Marcoux translated and relayed Annick’s answer. “She says he seemed like he was in a hurry to get out. She also says that yesterday afternoon, when she was returning from the beach, she saw the same man leaving the victim’s room.”
“How does she know it was the same man?”
Marcoux dealt the question.
Annick Mersault had expressive eyes and twitching, hyperactive lips. She was looking at Lili when she said, “Je m’souviens tout les beaux garcons.”
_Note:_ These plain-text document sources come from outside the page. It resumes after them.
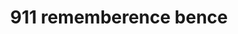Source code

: ---
pid: RS22
title: 911 rememberence bence
location_transcription: town square
zipcode: '19067'
outside_phl: 'Morrisville PA '
neighborhood: 
age: '9'
age_range: 6-13
instagram: 
image_file_name: RS_22.jpg
proposal_transcription: Heros of 911
topic: History
topic_summary: '0'
type: Bench,Memorial
keywords_other: 
credit: Emmanuella Yi
image_labels: Bench
twitter: 
facebook: 
permalink: "/monuments/rs22/"
layout: item-page
---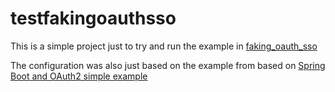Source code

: # testfakingoauthsso

This is a simple project just to try and run the example in [faking_oauth_sso](http://engineering.pivotal.io/post/faking_oauth_sso/)

The configuration was also just based on the example from based on [Spring Boot and OAuth2 simple example](https://spring.io/guides/tutorials/spring-boot-oauth2/)

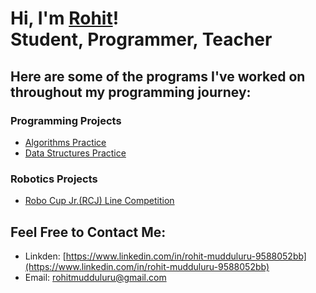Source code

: # Hi, I'm [Rohit](https://www.linkedin.com/in/rohit-mudduluru-9588052bb)!<br/> Student, Programmer, Teacher

## Here are some of the programs I've worked on throughout my programming journey:

### Programming Projects
- [Algorithms Practice](https://github.com/rohitmudduluru/Algorithms)<br/>
- [Data Structures Practice](https://github.com/rohitmudduluru/DataStructures)<br/>
### Robotics Projects
- [Robo Cup Jr.(RCJ) Line Competition](https://github.com/rohitmudduluru/RCJLine)<br/>

## Feel Free to Contact Me:
- Linkden: [https://www.linkedin.com/in/rohit-mudduluru-9588052bb](https://www.linkedin.com/in/rohit-mudduluru-9588052bb)<br/>
- Email: rohitmudduluru@gmail.com<br/>
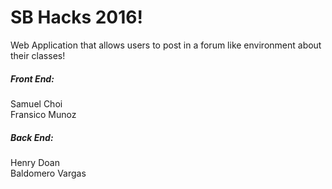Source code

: # SB Hacks 2016!

Web Application that allows users to post in a forum like environment about their classes!

##### Front End:

Samuel Choi  
Fransico Munoz

##### Back End:

Henry Doan  
Baldomero Vargas
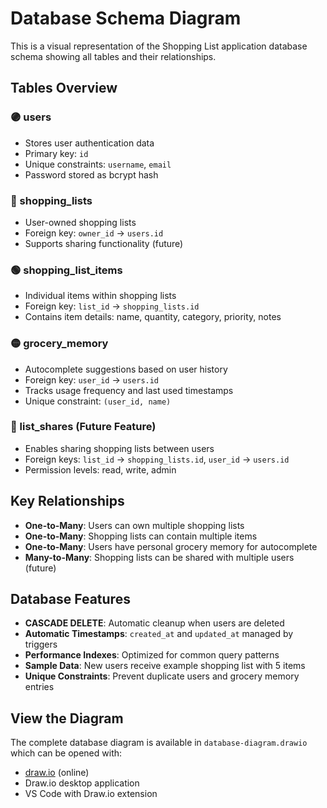 # Database Schema Diagram

This is a visual representation of the Shopping List application database schema showing all tables and their relationships.

## Tables Overview

### 🟣 users
- Stores user authentication data
- Primary key: `id`
- Unique constraints: `username`, `email`
- Password stored as bcrypt hash

### 🔵 shopping_lists  
- User-owned shopping lists
- Foreign key: `owner_id` → `users.id`
- Supports sharing functionality (future)

### 🟢 shopping_list_items
- Individual items within shopping lists
- Foreign key: `list_id` → `shopping_lists.id`
- Contains item details: name, quantity, category, priority, notes

### 🟡 grocery_memory
- Autocomplete suggestions based on user history
- Foreign key: `user_id` → `users.id`
- Tracks usage frequency and last used timestamps
- Unique constraint: `(user_id, name)`

### 🔴 list_shares (Future Feature)
- Enables sharing shopping lists between users
- Foreign keys: `list_id` → `shopping_lists.id`, `user_id` → `users.id`
- Permission levels: read, write, admin

## Key Relationships

- **One-to-Many**: Users can own multiple shopping lists
- **One-to-Many**: Shopping lists can contain multiple items
- **One-to-Many**: Users have personal grocery memory for autocomplete
- **Many-to-Many**: Shopping lists can be shared with multiple users (future)

## Database Features

- **CASCADE DELETE**: Automatic cleanup when users are deleted
- **Automatic Timestamps**: `created_at` and `updated_at` managed by triggers
- **Performance Indexes**: Optimized for common query patterns
- **Sample Data**: New users receive example shopping list with 5 items
- **Unique Constraints**: Prevent duplicate users and grocery memory entries

## View the Diagram

The complete database diagram is available in `database-diagram.drawio` which can be opened with:
- [draw.io](https://app.diagrams.net/) (online)
- Draw.io desktop application
- VS Code with Draw.io extension
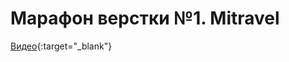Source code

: # Марафон верстки №1. Mitravel
[Видео](https://www.youtube.com/playlist?list=PLCMvV-acWe2A9tnbX678kJ5j9KdHtZSnV "Перейти к плейлисту"){:target="_blank"}
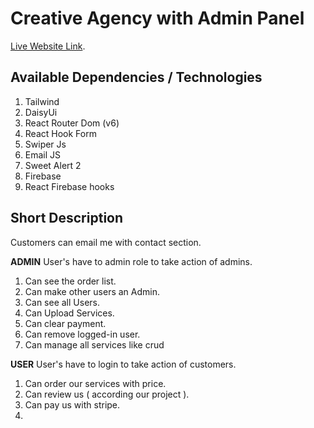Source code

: # Creative Agency with Admin Panel

[Live Website Link](https://github.com/facebook/create-react-app).

## Available Dependencies / Technologies

1. Tailwind
2. DaisyUi
3. React Router Dom (v6)
4. React Hook Form
5. Swiper Js
6. Email JS
7. Sweet Alert 2
8. Firebase
9. React Firebase hooks

## Short Description
Customers can email me with contact section.

**ADMIN**
User's have to admin role to take action of admins.
1. Can see the order list.
2. Can make other users an Admin.
3. Can see all Users.
4. Can Upload Services.
5. Can clear payment.
6. Can remove logged-in user.
7. Can manage all services like crud

**USER**
User's have to login to take action of customers.

1. Can order our services with price.
2. Can review us ( according our project ).
3. Can pay us with stripe.
4. 
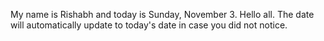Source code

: My name is Rishabh and today is Sunday, November 3. Hello all. The date will automatically update to today's date in case you did not notice.
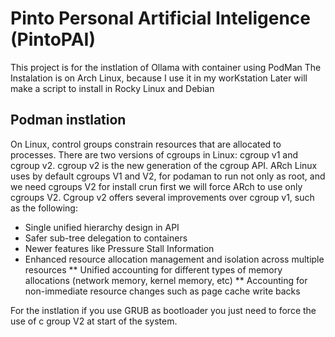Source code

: # Pinto Personal Artificial Inteligence (PintoPAI)
This project is for the instlation of Ollama with container using PodMan
The Instalation is on Arch Linux, because I use it in my worKstation
Later will make a script to install in Rocky Linux and Debian

## Podman instlation


On Linux, control groups constrain resources that are allocated to processes.
There are two versions of cgroups in Linux: cgroup v1 and cgroup v2. cgroup v2 is the new generation of the cgroup API.
ARch Linux uses by default cgroups V1 and V2, for podaman to run not only as root, and we need cgroups V2 for install crun first we will force ARch to use only cgroups V2.
Cgroup v2 offers several improvements over cgroup v1, such as the following:

* Single unified hierarchy design in API
* Safer sub-tree delegation to containers
* Newer features like Pressure Stall Information
* Enhanced resource allocation management and isolation across multiple resources
** Unified accounting for different types of memory allocations (network memory, kernel memory, etc)
** Accounting for non-immediate resource changes such as page cache write backs

For the instlation if you use GRUB as bootloader you just need to force the use of c group V2 at start of the system.
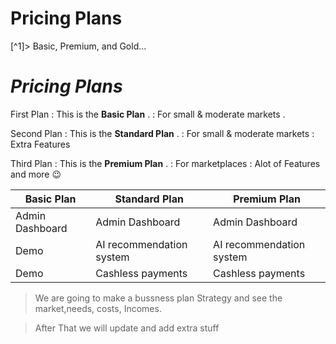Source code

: # Pricing Plans

[^1]> Basic, Premium, and Gold...

# __*Pricing Plans*__
First Plan
    : This is the __Basic Plan__ .
    : For small & moderate markets .

Second Plan
    : This is the __Standard Plan__ .
    : For small & moderate markets
    : Extra Features 

Third Plan
    : This is the __Premium Plan__ . 
    : For marketplaces 
    : Alot of Features and more :wink:

| Basic Plan   | Standard Plan  | Premium Plan  
| ----------   | ---------  | ----------  
| Admin Dashboard| Admin Dashboard| Admin Dashboard
| Demo | AI recommendation system | AI recommendation system 
| Demo | Cashless payments | Cashless payments


> We are going to make a bussness plan Strategy 
  and see the market,needs, costs, Incomes.
  
>  After That we will update  and add extra stuff 

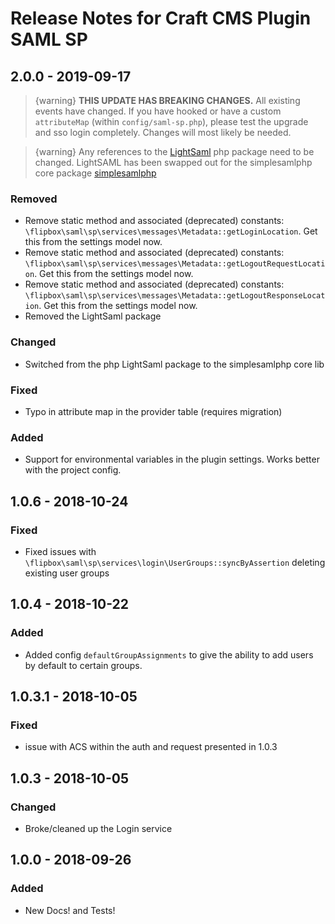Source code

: # Release Notes for Craft CMS Plugin SAML SP

## 2.0.0 - 2019-09-17
> {warning} **THIS UPDATE HAS BREAKING CHANGES.** All existing events have changed. If you have hooked or have a custom `attributeMap` (within `config/saml-sp.php`), please test the upgrade and sso login completely. Changes will most likely be needed.

> {warning} Any references to the [LightSaml](https://github.com/lightSAML/lightSAML) php package need to be changed. LightSAML has been swapped out for the simplesamlphp core package [simplesamlphp](https://github.com/simplesamlphp/saml2)

### Removed
- Remove static method and associated (deprecated) constants: `\flipbox\saml\sp\services\messages\Metadata::getLoginLocation`. Get this from the settings model now.
- Remove static method and associated (deprecated) constants: `\flipbox\saml\sp\services\messages\Metadata::getLogoutRequestLocation`. Get this from the settings model now.
- Remove static method and associated (deprecated) constants: `\flipbox\saml\sp\services\messages\Metadata::getLogoutResponseLocation`. Get this from the settings model now.
- Removed the LightSaml package

### Changed
- Switched from the php LightSaml package to the simplesamlphp core lib

### Fixed
- Typo in attribute map in the provider table (requires migration)

### Added 
- Support for environmental variables in the plugin settings. Works better with the project config.

## 1.0.6 - 2018-10-24
### Fixed
- Fixed issues with `\flipbox\saml\sp\services\login\UserGroups::syncByAssertion` deleting existing user groups

## 1.0.4 - 2018-10-22
### Added
- Added config `defaultGroupAssignments` to give the ability to add users by default to certain groups.

## 1.0.3.1 - 2018-10-05
### Fixed
- issue with ACS within the auth and request presented in 1.0.3

## 1.0.3 - 2018-10-05
### Changed
- Broke/cleaned up the Login service

## 1.0.0 - 2018-09-26
### Added
- New Docs! and Tests!

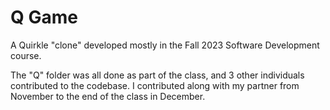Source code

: # Q Game
A Quirkle "clone" developed mostly in the Fall 2023 Software Development course.

The "Q" folder was all done as part of the class, and 3 other individuals contributed to the codebase. I contributed along with my partner from November to the end of the class in December. 
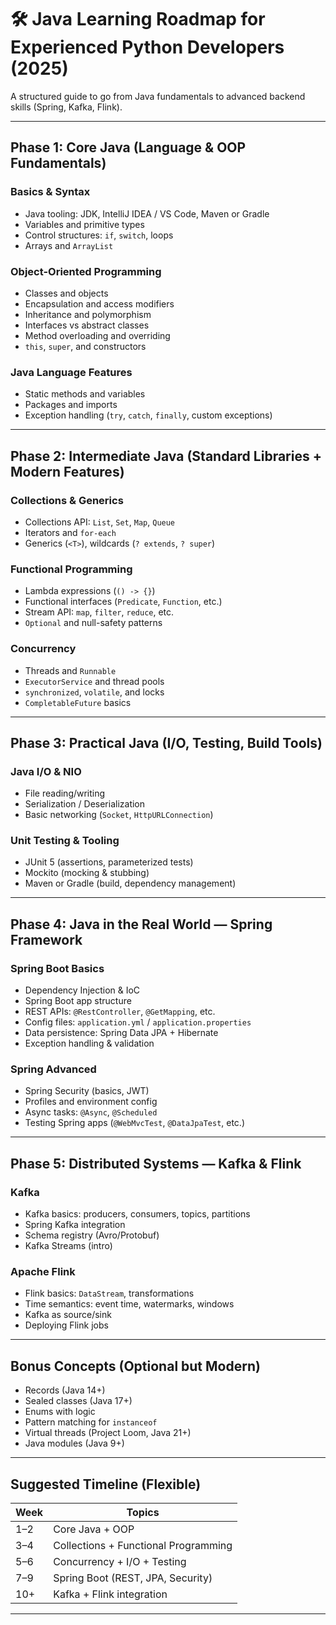 # 🛠 Java Learning Roadmap for Experienced Python Developers (2025)

A structured guide to go from Java fundamentals to advanced backend skills (Spring, Kafka, Flink).

---

## Phase 1: Core Java (Language & OOP Fundamentals)

### Basics & Syntax
- Java tooling: JDK, IntelliJ IDEA / VS Code, Maven or Gradle
- Variables and primitive types
- Control structures: `if`, `switch`, loops
- Arrays and `ArrayList`

### Object-Oriented Programming
- Classes and objects
- Encapsulation and access modifiers
- Inheritance and polymorphism
- Interfaces vs abstract classes
- Method overloading and overriding
- `this`, `super`, and constructors

### Java Language Features
- Static methods and variables
- Packages and imports
- Exception handling (`try`, `catch`, `finally`, custom exceptions)

---

## Phase 2: Intermediate Java (Standard Libraries + Modern Features)

### Collections & Generics
- Collections API: `List`, `Set`, `Map`, `Queue`
- Iterators and `for-each`
- Generics (`<T>`), wildcards (`? extends`, `? super`)

### Functional Programming
- Lambda expressions (`() -> {}`)
- Functional interfaces (`Predicate`, `Function`, etc.)
- Stream API: `map`, `filter`, `reduce`, etc.
- `Optional` and null-safety patterns

### Concurrency
- Threads and `Runnable`
- `ExecutorService` and thread pools
- `synchronized`, `volatile`, and locks
- `CompletableFuture` basics

---

## Phase 3: Practical Java (I/O, Testing, Build Tools)

### Java I/O & NIO
- File reading/writing
- Serialization / Deserialization
- Basic networking (`Socket`, `HttpURLConnection`)

### Unit Testing & Tooling
- JUnit 5 (assertions, parameterized tests)
- Mockito (mocking & stubbing)
- Maven or Gradle (build, dependency management)

---

## Phase 4: Java in the Real World — Spring Framework

### Spring Boot Basics
- Dependency Injection & IoC
- Spring Boot app structure
- REST APIs: `@RestController`, `@GetMapping`, etc.
- Config files: `application.yml` / `application.properties`
- Data persistence: Spring Data JPA + Hibernate
- Exception handling & validation

### Spring Advanced
- Spring Security (basics, JWT)
- Profiles and environment config
- Async tasks: `@Async`, `@Scheduled`
- Testing Spring apps (`@WebMvcTest`, `@DataJpaTest`, etc.)

---

## Phase 5: Distributed Systems — Kafka & Flink

### Kafka
- Kafka basics: producers, consumers, topics, partitions
- Spring Kafka integration
- Schema registry (Avro/Protobuf)
- Kafka Streams (intro)

### Apache Flink
- Flink basics: `DataStream`, transformations
- Time semantics: event time, watermarks, windows
- Kafka as source/sink
- Deploying Flink jobs

---

## Bonus Concepts (Optional but Modern)
- Records (Java 14+)
- Sealed classes (Java 17+)
- Enums with logic
- Pattern matching for `instanceof`
- Virtual threads (Project Loom, Java 21+)
- Java modules (Java 9+)

---

## Suggested Timeline (Flexible)

| Week | Topics |
|------|--------|
| 1–2  | Core Java + OOP |
| 3–4  | Collections + Functional Programming |
| 5–6  | Concurrency + I/O + Testing |
| 7–9  | Spring Boot (REST, JPA, Security) |
| 10+  | Kafka + Flink integration |

---
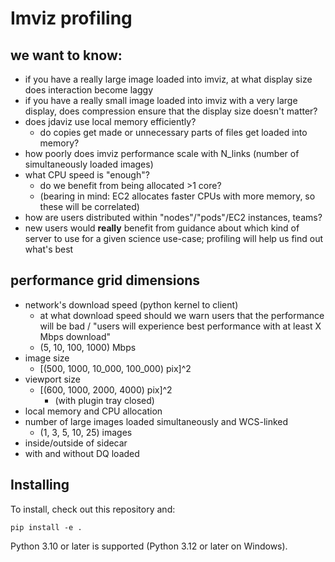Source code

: # Imviz profiling

## we want to know:
- if you have a really large image loaded into imviz, at what display size does interaction become laggy
- if you have a really small image loaded into imviz with a very large display, does compression ensure that the display size doesn't matter?
- does jdaviz use local memory efficiently?
    - do copies get made or unnecessary parts of files get loaded into memory?
- how poorly does imviz performance scale with N_links (number of simultaneously loaded images)
- what CPU speed is "enough"?
    - do we benefit from being allocated >1 core?
    - (bearing in mind: EC2 allocates faster CPUs with more memory, so these will be correlated)
- how are users distributed within "nodes"/"pods"/EC2 instances, teams?
- new users would **really** benefit from guidance about which kind of server to use for a given science use-case; profiling will help us find out what's best

## performance grid dimensions
- network's download speed (python kernel to client)
    - at what download speed should we warn users that the performance will be bad / "users will experience best performance with at least X Mbps download"
    - (5, 10, 100, 1000) Mbps
- image size
    - [(500, 1000, 10_000, 100_000) pix]^2
- viewport size
    - [(600, 1000, 2000, 4000) pix]^2
        - (with plugin tray closed)
- local memory and CPU allocation
- number of large images loaded simultaneously and WCS-linked
    - (1, 3, 5, 10, 25) images
- inside/outside of sidecar
- with and without DQ loaded

## Installing
To install, check out this repository and:

    pip install -e .

Python 3.10 or later is supported (Python 3.12 or later on Windows).
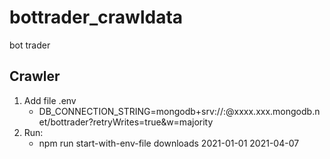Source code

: # bottrader_crawldata

bot trader

## Crawler

  1. Add file .env
     - DB_CONNECTION_STRING=mongodb+srv://<username>:<pass>@xxxx.xxx.mongodb.net/bottrader?retryWrites=true&w=majority
  2. Run:
     - npm run start-with-env-file downloads 2021-01-01 2021-04-07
“She remembers all the handsome boys.”
Annick took her time giving Marcoux the details, and when she was finished talking, she gave him a kiss behind the ear. The little love bug. She just couldn’t help herself. She studied Marcoux’s face as he translated for Lili.
“He had dark eyes and dark hair cut short. Handsome features, about my height, and muscular.” Marcoux improvised a seated, pumped-up pose. “He stuck out because he was so pale, white like a ghost.”
Acevedo recorded the few facts Annick Mersault provided her with, skeptical about how much help she would actually be. She asked the girl through her translatorboyfriend if she would have a couple hours, perhaps later this afternoon or tomorrow, to look at some photographs and see if maybe she could identify the man she saw. If that failed, would she be willing to help a police sketch artist put together a drawing of this man?